Lastly, the “Year of the Villain” tie-in is plain annoying as it comes completely out of nowhere. Toward the end of the comic we see Harley in her mother’s room in the hospital. Her mom’s in a coma. And at this point the creative team drops the ball (although I don’t think we can blame this entirely on the talent; I’m sure editors have something to do with this as well). While their previous hospital scenes were excellent because they were so human and realistic, for some reason they have Harley grab a comic book called Year of the Villain and she starts reading it to her comatose mother. What follows are a few pages of forced jokes that are designed to poke fun at the “Year of the Villain” event. But, if anything, it just makes the event look silly, and it’s obvious to me how this tie-in is shoehorned into this issue. It doesn’t add anything at all to the story nor Harley’s relationship with her mother, and it ruins the emotional tension that the creative team so effectively set up earlier in the issue.
Recommended if…
- You are a fan of Otto Schmidt!
- You want to see a more human side to Harley Quinn.

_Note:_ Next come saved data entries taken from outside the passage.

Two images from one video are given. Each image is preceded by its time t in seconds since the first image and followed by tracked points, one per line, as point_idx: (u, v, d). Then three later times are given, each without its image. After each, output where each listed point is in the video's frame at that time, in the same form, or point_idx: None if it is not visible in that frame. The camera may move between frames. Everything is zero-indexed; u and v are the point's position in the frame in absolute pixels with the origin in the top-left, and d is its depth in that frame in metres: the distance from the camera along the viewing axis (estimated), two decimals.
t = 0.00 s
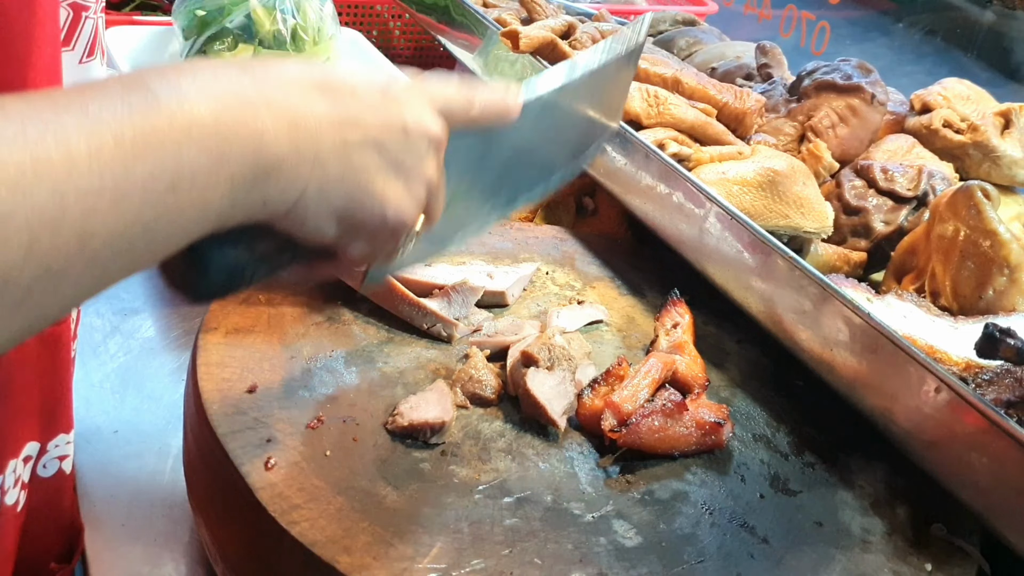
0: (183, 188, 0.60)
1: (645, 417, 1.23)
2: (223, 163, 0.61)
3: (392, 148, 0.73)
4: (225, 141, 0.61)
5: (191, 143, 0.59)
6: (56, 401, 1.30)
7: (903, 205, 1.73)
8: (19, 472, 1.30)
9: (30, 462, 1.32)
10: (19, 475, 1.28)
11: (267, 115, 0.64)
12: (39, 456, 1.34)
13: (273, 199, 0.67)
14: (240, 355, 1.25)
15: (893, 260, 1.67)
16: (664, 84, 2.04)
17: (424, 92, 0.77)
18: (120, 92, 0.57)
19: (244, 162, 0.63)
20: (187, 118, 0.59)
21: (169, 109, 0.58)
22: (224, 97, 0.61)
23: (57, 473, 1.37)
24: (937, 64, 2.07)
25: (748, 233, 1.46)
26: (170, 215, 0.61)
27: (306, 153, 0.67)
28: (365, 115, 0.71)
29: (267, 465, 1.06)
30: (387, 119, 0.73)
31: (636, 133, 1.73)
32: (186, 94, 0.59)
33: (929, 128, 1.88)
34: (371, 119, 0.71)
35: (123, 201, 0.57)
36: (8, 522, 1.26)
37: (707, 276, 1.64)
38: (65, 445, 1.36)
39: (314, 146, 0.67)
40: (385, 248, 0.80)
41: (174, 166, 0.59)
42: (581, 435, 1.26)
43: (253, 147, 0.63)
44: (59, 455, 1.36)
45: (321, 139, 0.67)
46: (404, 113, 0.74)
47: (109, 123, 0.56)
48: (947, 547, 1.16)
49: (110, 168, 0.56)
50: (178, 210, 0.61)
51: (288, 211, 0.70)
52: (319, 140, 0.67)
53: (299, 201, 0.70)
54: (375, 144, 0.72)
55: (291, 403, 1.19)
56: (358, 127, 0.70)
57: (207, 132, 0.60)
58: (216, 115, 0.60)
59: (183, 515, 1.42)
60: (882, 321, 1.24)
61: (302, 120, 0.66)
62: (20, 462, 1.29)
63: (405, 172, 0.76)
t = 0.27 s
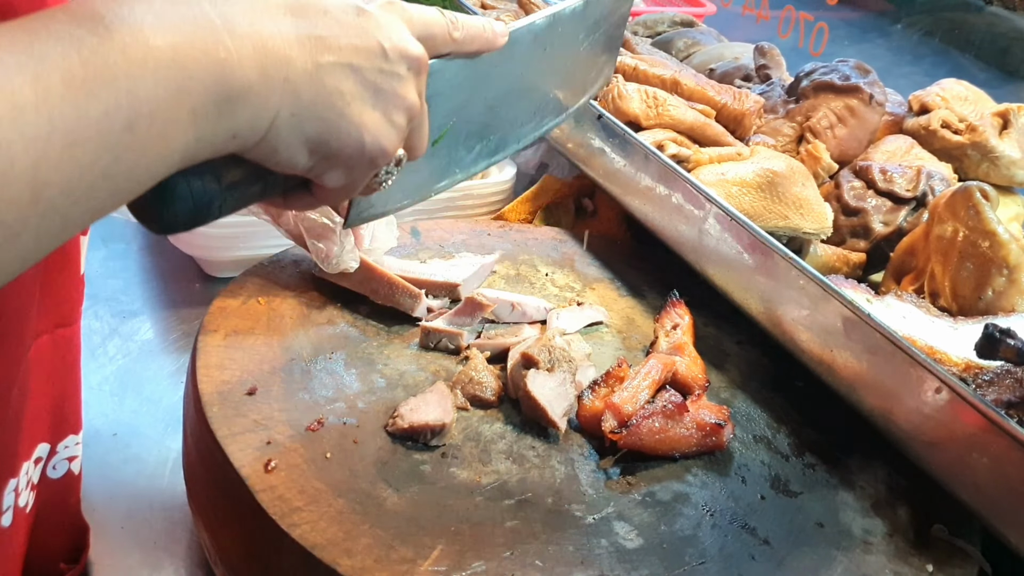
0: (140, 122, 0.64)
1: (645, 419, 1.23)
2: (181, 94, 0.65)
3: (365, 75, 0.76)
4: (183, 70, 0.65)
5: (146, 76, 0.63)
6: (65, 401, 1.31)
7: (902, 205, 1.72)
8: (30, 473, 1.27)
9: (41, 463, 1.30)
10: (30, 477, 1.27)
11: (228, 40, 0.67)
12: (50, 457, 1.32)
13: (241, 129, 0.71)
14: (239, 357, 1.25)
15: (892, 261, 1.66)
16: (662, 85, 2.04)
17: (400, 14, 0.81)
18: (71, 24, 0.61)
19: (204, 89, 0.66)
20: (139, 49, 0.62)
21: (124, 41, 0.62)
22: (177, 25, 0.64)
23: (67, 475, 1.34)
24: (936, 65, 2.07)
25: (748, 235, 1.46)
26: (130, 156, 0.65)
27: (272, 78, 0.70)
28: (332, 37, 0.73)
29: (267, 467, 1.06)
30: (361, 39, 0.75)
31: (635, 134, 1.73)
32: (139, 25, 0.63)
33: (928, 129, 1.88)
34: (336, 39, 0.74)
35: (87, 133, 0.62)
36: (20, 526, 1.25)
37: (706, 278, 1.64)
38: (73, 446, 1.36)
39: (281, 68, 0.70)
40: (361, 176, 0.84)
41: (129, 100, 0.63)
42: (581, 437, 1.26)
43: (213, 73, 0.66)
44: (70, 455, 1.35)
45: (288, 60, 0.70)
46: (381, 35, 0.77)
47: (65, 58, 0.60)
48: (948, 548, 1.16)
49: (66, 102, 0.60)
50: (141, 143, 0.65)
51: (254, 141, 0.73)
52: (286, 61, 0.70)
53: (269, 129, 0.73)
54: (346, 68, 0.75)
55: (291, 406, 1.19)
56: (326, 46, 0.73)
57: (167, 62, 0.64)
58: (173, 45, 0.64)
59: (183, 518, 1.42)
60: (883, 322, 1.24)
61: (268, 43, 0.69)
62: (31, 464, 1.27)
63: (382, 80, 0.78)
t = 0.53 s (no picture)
0: (148, 223, 0.59)
1: (643, 420, 1.23)
2: (197, 193, 0.61)
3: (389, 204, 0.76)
4: (202, 174, 0.61)
5: (176, 159, 0.59)
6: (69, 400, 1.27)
7: (899, 206, 1.73)
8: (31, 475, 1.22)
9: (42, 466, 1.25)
10: (31, 479, 1.22)
11: (246, 124, 0.64)
12: (52, 459, 1.27)
13: (249, 240, 0.67)
14: (236, 359, 1.24)
15: (889, 261, 1.67)
16: (659, 86, 2.04)
17: (417, 149, 0.82)
18: (88, 113, 0.57)
19: (220, 196, 0.62)
20: (165, 141, 0.59)
21: (148, 134, 0.58)
22: (200, 122, 0.61)
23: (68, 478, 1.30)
24: (932, 67, 2.07)
25: (745, 235, 1.46)
26: (128, 256, 0.59)
27: (293, 191, 0.67)
28: (353, 156, 0.72)
29: (264, 469, 1.06)
30: (384, 171, 0.75)
31: (632, 136, 1.73)
32: (164, 118, 0.60)
33: (925, 130, 1.88)
34: (357, 155, 0.73)
35: (86, 229, 0.56)
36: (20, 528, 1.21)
37: (704, 278, 1.64)
38: (76, 447, 1.31)
39: (303, 185, 0.67)
40: (358, 295, 0.80)
41: (140, 197, 0.58)
42: (580, 437, 1.26)
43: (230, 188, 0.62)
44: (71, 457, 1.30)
45: (310, 173, 0.68)
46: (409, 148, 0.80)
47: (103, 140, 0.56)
48: (946, 548, 1.16)
49: (90, 191, 0.55)
50: (143, 245, 0.60)
51: (260, 252, 0.69)
52: (309, 176, 0.68)
53: (279, 241, 0.69)
54: (365, 189, 0.73)
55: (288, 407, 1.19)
56: (344, 168, 0.71)
57: (198, 161, 0.60)
58: (195, 144, 0.60)
59: (180, 521, 1.42)
60: (881, 323, 1.24)
61: (293, 159, 0.67)
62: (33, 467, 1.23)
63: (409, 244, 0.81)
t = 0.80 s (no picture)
0: (127, 225, 0.62)
1: (639, 419, 1.23)
2: (165, 209, 0.64)
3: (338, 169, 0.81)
4: (171, 186, 0.64)
5: (146, 181, 0.63)
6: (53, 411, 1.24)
7: (894, 205, 1.73)
8: (14, 490, 1.20)
9: (26, 480, 1.23)
10: (14, 493, 1.20)
11: (218, 158, 0.68)
12: (37, 473, 1.24)
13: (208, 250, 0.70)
14: (231, 361, 1.24)
15: (884, 260, 1.67)
16: (654, 87, 2.05)
17: (365, 161, 0.87)
18: (64, 130, 0.60)
19: (189, 202, 0.66)
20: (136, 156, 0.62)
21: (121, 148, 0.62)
22: (172, 137, 0.65)
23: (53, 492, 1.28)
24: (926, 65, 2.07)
25: (740, 234, 1.46)
26: (88, 274, 0.62)
27: (249, 199, 0.70)
28: (302, 160, 0.76)
29: (259, 471, 1.06)
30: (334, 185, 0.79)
31: (627, 136, 1.73)
32: (135, 133, 0.63)
33: (919, 128, 1.88)
34: (306, 161, 0.76)
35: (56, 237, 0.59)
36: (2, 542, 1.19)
37: (699, 278, 1.64)
38: (62, 461, 1.29)
39: (257, 191, 0.71)
40: (311, 299, 0.83)
41: (120, 207, 0.62)
42: (576, 437, 1.26)
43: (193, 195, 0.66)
44: (55, 471, 1.28)
45: (264, 185, 0.71)
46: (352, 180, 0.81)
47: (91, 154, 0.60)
48: (942, 545, 1.16)
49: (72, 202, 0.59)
50: (119, 250, 0.63)
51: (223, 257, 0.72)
52: (262, 184, 0.71)
53: (237, 250, 0.72)
54: (315, 199, 0.76)
55: (283, 410, 1.19)
56: (297, 176, 0.75)
57: (165, 167, 0.64)
58: (162, 154, 0.64)
59: (176, 523, 1.42)
60: (876, 321, 1.24)
61: (242, 159, 0.70)
62: (15, 481, 1.20)
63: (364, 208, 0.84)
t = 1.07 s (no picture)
0: (44, 243, 0.59)
1: (634, 423, 1.23)
2: (91, 241, 0.61)
3: (315, 179, 0.69)
4: (97, 246, 0.62)
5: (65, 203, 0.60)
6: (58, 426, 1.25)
7: (887, 207, 1.74)
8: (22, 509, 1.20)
9: (32, 498, 1.22)
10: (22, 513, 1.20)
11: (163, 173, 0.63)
12: (43, 491, 1.24)
13: (151, 311, 0.68)
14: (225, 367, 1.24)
15: (879, 262, 1.67)
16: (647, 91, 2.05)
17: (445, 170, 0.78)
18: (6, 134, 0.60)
19: (107, 274, 0.63)
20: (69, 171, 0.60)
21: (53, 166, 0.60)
22: (103, 153, 0.62)
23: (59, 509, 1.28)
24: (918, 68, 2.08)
25: (734, 238, 1.46)
26: None
27: (191, 260, 0.66)
28: (295, 219, 0.69)
29: (254, 478, 1.06)
30: (307, 165, 0.69)
31: (621, 140, 1.74)
32: (75, 154, 0.61)
33: (912, 131, 1.89)
34: (299, 216, 0.69)
35: None
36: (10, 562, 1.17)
37: (694, 281, 1.64)
38: (68, 478, 1.29)
39: (209, 256, 0.66)
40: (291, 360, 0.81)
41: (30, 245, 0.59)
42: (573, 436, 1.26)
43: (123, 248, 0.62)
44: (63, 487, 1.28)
45: (215, 230, 0.66)
46: (337, 165, 0.71)
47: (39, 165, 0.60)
48: (937, 548, 1.16)
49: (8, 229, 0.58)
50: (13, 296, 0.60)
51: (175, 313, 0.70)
52: (204, 224, 0.65)
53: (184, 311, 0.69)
54: (301, 254, 0.71)
55: (278, 416, 1.18)
56: (296, 229, 0.69)
57: (91, 189, 0.61)
58: (111, 176, 0.61)
59: (171, 530, 1.42)
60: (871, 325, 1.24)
61: (200, 202, 0.65)
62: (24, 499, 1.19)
63: (358, 242, 0.73)
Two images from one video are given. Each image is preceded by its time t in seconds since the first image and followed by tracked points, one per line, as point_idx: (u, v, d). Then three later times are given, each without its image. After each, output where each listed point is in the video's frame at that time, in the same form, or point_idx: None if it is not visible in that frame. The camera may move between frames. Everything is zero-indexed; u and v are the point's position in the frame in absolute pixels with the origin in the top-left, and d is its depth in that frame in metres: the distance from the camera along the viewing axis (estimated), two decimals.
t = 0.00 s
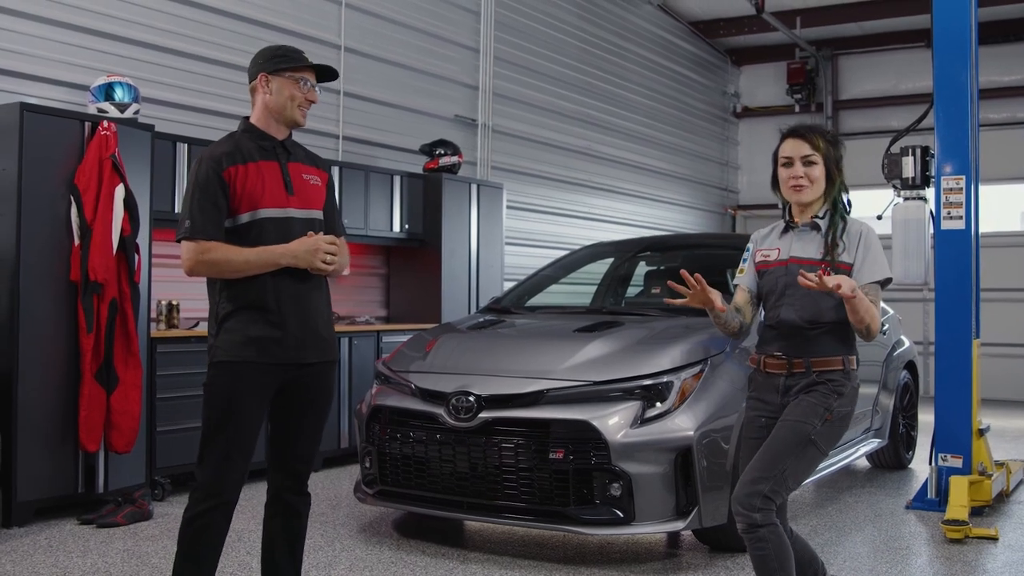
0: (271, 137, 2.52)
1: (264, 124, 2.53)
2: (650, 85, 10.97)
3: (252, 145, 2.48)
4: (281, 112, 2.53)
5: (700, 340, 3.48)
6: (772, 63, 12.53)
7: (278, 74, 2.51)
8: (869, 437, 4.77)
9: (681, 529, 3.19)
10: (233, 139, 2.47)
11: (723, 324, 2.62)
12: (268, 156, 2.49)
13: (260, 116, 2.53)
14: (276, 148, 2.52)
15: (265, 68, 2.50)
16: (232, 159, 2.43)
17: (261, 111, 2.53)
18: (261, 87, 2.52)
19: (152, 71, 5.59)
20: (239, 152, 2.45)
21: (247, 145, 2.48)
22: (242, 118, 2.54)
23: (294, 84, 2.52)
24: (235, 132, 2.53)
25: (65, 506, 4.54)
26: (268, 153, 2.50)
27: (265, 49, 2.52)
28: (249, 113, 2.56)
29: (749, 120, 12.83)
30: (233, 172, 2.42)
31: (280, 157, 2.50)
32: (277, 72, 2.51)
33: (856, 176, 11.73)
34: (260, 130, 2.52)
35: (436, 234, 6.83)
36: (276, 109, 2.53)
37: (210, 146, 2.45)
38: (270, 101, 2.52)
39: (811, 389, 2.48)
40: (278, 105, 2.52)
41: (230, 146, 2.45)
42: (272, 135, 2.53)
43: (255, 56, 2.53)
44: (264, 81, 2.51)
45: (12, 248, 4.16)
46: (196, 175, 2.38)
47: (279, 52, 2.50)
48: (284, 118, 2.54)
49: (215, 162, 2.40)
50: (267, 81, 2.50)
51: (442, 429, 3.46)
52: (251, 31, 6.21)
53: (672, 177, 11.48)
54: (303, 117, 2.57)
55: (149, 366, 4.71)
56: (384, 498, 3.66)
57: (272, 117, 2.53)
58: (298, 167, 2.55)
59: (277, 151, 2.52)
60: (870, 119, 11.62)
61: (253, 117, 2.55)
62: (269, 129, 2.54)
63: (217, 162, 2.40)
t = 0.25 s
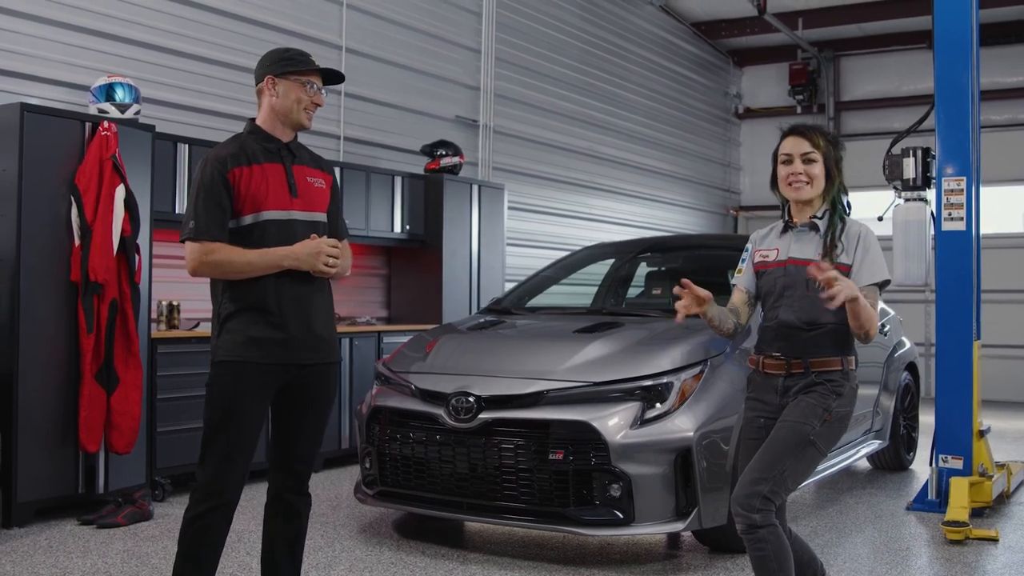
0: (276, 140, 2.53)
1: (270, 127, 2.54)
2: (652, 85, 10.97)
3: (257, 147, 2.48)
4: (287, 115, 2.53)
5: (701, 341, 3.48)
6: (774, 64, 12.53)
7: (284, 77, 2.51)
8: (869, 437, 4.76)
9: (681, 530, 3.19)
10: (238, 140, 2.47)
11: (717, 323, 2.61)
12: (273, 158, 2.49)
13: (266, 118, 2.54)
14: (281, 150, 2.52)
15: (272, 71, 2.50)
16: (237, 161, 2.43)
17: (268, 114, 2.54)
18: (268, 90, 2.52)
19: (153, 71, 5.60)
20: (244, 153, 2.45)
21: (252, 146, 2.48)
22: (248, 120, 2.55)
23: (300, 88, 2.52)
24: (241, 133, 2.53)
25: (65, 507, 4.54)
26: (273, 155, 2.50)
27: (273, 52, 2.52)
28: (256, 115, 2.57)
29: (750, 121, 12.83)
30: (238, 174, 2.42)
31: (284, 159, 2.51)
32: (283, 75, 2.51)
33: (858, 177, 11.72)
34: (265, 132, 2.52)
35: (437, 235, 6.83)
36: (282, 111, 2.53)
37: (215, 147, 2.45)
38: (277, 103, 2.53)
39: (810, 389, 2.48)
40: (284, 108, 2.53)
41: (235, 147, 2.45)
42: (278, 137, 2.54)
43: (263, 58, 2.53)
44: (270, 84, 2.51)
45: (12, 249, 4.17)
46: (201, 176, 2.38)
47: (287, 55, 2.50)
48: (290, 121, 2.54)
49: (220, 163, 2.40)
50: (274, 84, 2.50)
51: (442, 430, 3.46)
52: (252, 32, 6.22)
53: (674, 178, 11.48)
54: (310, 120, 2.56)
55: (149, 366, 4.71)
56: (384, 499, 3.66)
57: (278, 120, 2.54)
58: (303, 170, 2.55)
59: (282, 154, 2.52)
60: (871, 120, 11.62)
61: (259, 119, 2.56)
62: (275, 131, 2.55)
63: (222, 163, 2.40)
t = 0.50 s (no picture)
0: (278, 140, 2.53)
1: (273, 127, 2.54)
2: (653, 86, 10.96)
3: (259, 148, 2.49)
4: (290, 116, 2.54)
5: (700, 340, 3.48)
6: (775, 65, 12.53)
7: (287, 78, 2.51)
8: (869, 438, 4.76)
9: (680, 530, 3.19)
10: (241, 141, 2.48)
11: (713, 282, 2.64)
12: (275, 159, 2.49)
13: (269, 118, 2.54)
14: (283, 151, 2.52)
15: (274, 72, 2.50)
16: (239, 161, 2.43)
17: (271, 114, 2.54)
18: (271, 91, 2.52)
19: (153, 72, 5.60)
20: (247, 154, 2.45)
21: (255, 147, 2.48)
22: (251, 121, 2.55)
23: (303, 88, 2.53)
24: (243, 134, 2.54)
25: (66, 507, 4.54)
26: (275, 156, 2.50)
27: (275, 53, 2.51)
28: (258, 116, 2.57)
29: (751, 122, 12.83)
30: (240, 174, 2.42)
31: (287, 160, 2.51)
32: (286, 76, 2.51)
33: (858, 178, 11.72)
34: (268, 133, 2.53)
35: (437, 235, 6.83)
36: (285, 112, 2.53)
37: (218, 147, 2.45)
38: (279, 104, 2.53)
39: (807, 389, 2.48)
40: (287, 109, 2.53)
41: (238, 148, 2.46)
42: (280, 138, 2.54)
43: (265, 59, 2.53)
44: (273, 85, 2.51)
45: (12, 249, 4.17)
46: (203, 177, 2.39)
47: (290, 56, 2.50)
48: (293, 122, 2.55)
49: (222, 163, 2.40)
50: (277, 85, 2.51)
51: (441, 430, 3.46)
52: (252, 33, 6.22)
53: (675, 179, 11.48)
54: (312, 121, 2.57)
55: (149, 367, 4.71)
56: (383, 499, 3.66)
57: (281, 121, 2.55)
58: (305, 170, 2.55)
59: (284, 154, 2.52)
60: (872, 120, 11.62)
61: (262, 120, 2.56)
62: (277, 132, 2.55)
63: (224, 163, 2.40)
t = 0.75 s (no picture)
0: (271, 135, 2.51)
1: (266, 123, 2.53)
2: (649, 83, 10.96)
3: (252, 143, 2.48)
4: (282, 112, 2.53)
5: (695, 337, 3.49)
6: (771, 62, 12.53)
7: (279, 73, 2.51)
8: (865, 434, 4.77)
9: (675, 526, 3.19)
10: (233, 136, 2.47)
11: (719, 301, 2.58)
12: (267, 154, 2.48)
13: (263, 114, 2.53)
14: (276, 146, 2.50)
15: (266, 68, 2.50)
16: (229, 156, 2.43)
17: (263, 110, 2.53)
18: (263, 87, 2.52)
19: (148, 70, 5.59)
20: (238, 149, 2.45)
21: (246, 142, 2.47)
22: (246, 116, 2.54)
23: (295, 84, 2.52)
24: (237, 129, 2.53)
25: (62, 505, 4.54)
26: (268, 151, 2.49)
27: (268, 49, 2.52)
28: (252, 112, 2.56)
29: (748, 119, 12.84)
30: (230, 169, 2.42)
31: (279, 155, 2.49)
32: (278, 71, 2.51)
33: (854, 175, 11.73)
34: (261, 128, 2.51)
35: (433, 233, 6.83)
36: (277, 107, 2.53)
37: (209, 143, 2.46)
38: (272, 100, 2.52)
39: (797, 384, 2.48)
40: (280, 104, 2.52)
41: (229, 144, 2.45)
42: (273, 133, 2.53)
43: (258, 56, 2.54)
44: (265, 81, 2.51)
45: (7, 247, 4.17)
46: (193, 172, 2.39)
47: (281, 51, 2.50)
48: (286, 117, 2.54)
49: (212, 159, 2.41)
50: (269, 81, 2.51)
51: (436, 427, 3.46)
52: (248, 30, 6.21)
53: (671, 176, 11.48)
54: (305, 116, 2.56)
55: (144, 365, 4.71)
56: (378, 496, 3.66)
57: (274, 116, 2.54)
58: (298, 166, 2.53)
59: (277, 149, 2.50)
60: (868, 117, 11.63)
61: (255, 116, 2.55)
62: (270, 127, 2.53)
63: (213, 158, 2.41)
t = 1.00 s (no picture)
0: (254, 132, 2.49)
1: (249, 121, 2.50)
2: (645, 80, 10.96)
3: (235, 139, 2.46)
4: (257, 110, 2.49)
5: (691, 334, 3.49)
6: (767, 59, 12.54)
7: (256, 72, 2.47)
8: (861, 431, 4.77)
9: (671, 523, 3.20)
10: (216, 133, 2.46)
11: (717, 301, 2.58)
12: (249, 150, 2.46)
13: (245, 112, 2.50)
14: (259, 142, 2.48)
15: (242, 67, 2.48)
16: (210, 152, 2.42)
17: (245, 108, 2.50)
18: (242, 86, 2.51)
19: (143, 68, 5.58)
20: (220, 145, 2.44)
21: (229, 139, 2.46)
22: (230, 113, 2.52)
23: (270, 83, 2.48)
24: (221, 126, 2.51)
25: (57, 504, 4.54)
26: (250, 147, 2.47)
27: (251, 46, 2.49)
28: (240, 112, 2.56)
29: (744, 116, 12.85)
30: (211, 165, 2.41)
31: (262, 151, 2.47)
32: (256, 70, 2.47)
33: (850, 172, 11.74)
34: (244, 124, 2.49)
35: (429, 231, 6.82)
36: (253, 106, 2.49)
37: (192, 139, 2.45)
38: (247, 98, 2.50)
39: (789, 381, 2.48)
40: (253, 103, 2.48)
41: (211, 138, 2.44)
42: (256, 129, 2.51)
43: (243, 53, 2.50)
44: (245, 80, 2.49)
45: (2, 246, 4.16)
46: (174, 168, 2.39)
47: (262, 49, 2.47)
48: (262, 117, 2.49)
49: (193, 154, 2.40)
50: (244, 79, 2.49)
51: (432, 425, 3.46)
52: (244, 28, 6.21)
53: (667, 173, 11.48)
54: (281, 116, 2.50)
55: (139, 364, 4.70)
56: (374, 494, 3.67)
57: (250, 115, 2.50)
58: (281, 162, 2.52)
59: (259, 146, 2.48)
60: (864, 114, 11.63)
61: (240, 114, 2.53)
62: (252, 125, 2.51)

- You are hellbent on collecting every single “Year of the Villain” tie-in.
Overall: I don’t recommend this comic. It’s a narrative mess. It’s all over the place. Yes, the art is really good and the scenes between Harley and her mom are heartfelt, but everything else just doesn’t work for me. And the “Year of the Villain” tie-in is so bad that it kind of ruins the entire reading experience for me. So no. Unless you’re Otto Schmidt’s biggest fan and you cannot stop yourself, please don’t waste your hard-earned money on this book.